Broadcaster and writer Cameron McNeish
Broadcaster and writer Cameron McNeish

Scots mountaineer and television presenter Cameron McNeish has blasted “ignorant” hikers who are ruining Scotland’s hills.

The outdoors enthusiast said overtourism and littering was posing a threat to beauty spots including Ben Nevis.

He hit out at walkers who leave banana skins on the mountain, damaging the ecosystem, and said they should be told to walk in single file to avoid further damage to paths.

It is estimated that about 300 banana skins are discarded on Ben Nevis every week. A litter pick over two days in July by a member of the Real 3 Peaks Challenge, a mountain clean-up campaign, collected 8kg of banana skins.

Visitor numbers on the mountain jumped from 120,000 to 160,000 last year.

McNeish, 69, said: “Even in the wildest areas of Scotland it’s not unusual to find bags of rubbish left in bothies, water sources contaminated by human waste and litter crammed into the crevices of calms and stone walls.
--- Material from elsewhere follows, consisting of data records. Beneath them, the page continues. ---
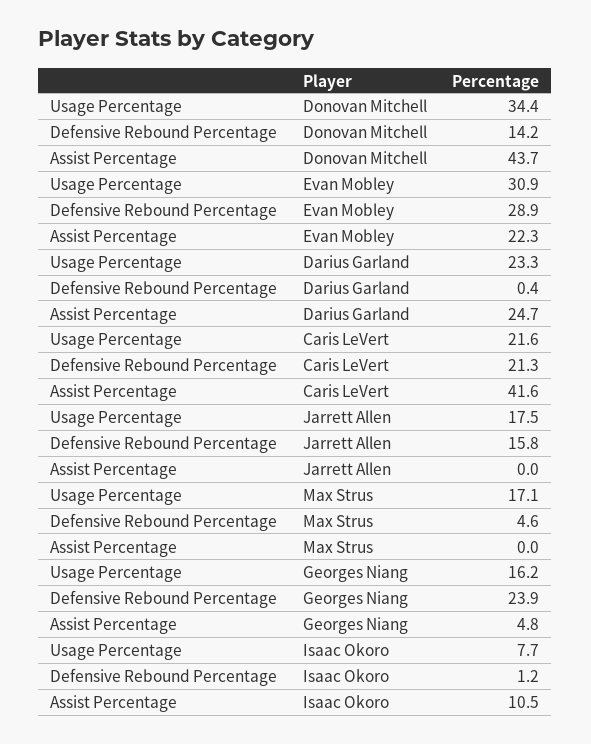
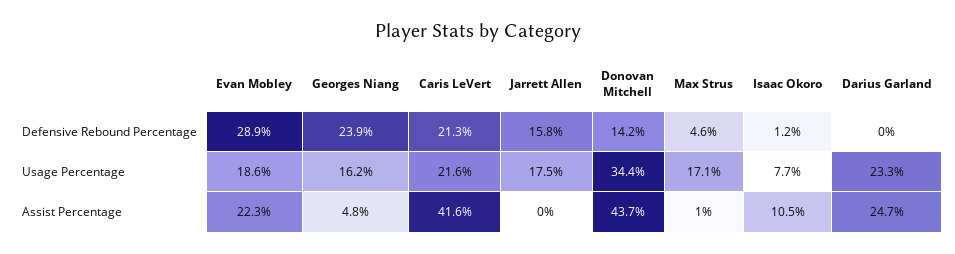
  {
    "Usage Percentage": {
      "Donovan Mitchell": 34.4,
-     "Evan Mobley": 30.9,
+     "Evan Mobley": 18.6,
      "Darius Garland": 23.3,
      "Caris LeVert": 21.6,
      "Jarrett Allen": 17.5,
      "Max Strus": 17.1,
      "Georges Niang": 16.2,
      "Isaac Okoro": 7.7
    },
    "Defensive Rebound Percentage": {
      "Donovan Mitchell": 14.2,
      "Evan Mobley": 28.9,
-     "Darius Garland": 0.4,
+     "Darius Garland": 0,
      "Caris LeVert": 21.3,
      "Jarrett Allen": 15.8,
      "Max Strus": 4.6,
      "Georges Niang": 23.9,
      "Isaac Okoro": 1.2
    },
    "Assist Percentage": {
      "Donovan Mitchell": 43.7,
      "Evan Mobley": 22.3,
      "Darius Garland": 24.7,
      "Caris LeVert": 41.6,
      "Jarrett Allen": 0,
-     "Max Strus": 0,
+     "Max Strus": 1,
      "Georges Niang": 4.8,
      "Isaac Okoro": 10.5
    }
  }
“Another problem we face in these days of over-tourism is the damage we do without realising it. On a typical Bank Holiday on Ben Nevis people make their way up to the summit in an almost continuous line.

Thick snow on Ben Nevis.

“The problem is numbers. The paths on our mountains were never created for such a volume of traffic so damage has become inevitable.

“The Munros are so popular that many of the paths have become eroded scars and some wild camping spots are over-used and left worn and scabby.

“’Loving the hills to death’ has become a little cliched, but there is an element of truth to it, and that love affair is a growing problem on many of our popular hills.

“Litter is a particular issue. Most experienced hillwalkers understand they should leave nothing behind but their boot prints, but more casual visitors to the hills are less likely to be aware of the fact that banana skins can take up to two years to degrade, which is not only unsightly but can damage the mountain’s fragile ecosystem.

“Much of the damage is done through ignorance. Many people simply don’t know how to respect wild country.”

In an article for The Scots Magazine, the veteran climber called for more public information campaigns to highlight the damage being done to Scotland’s hills.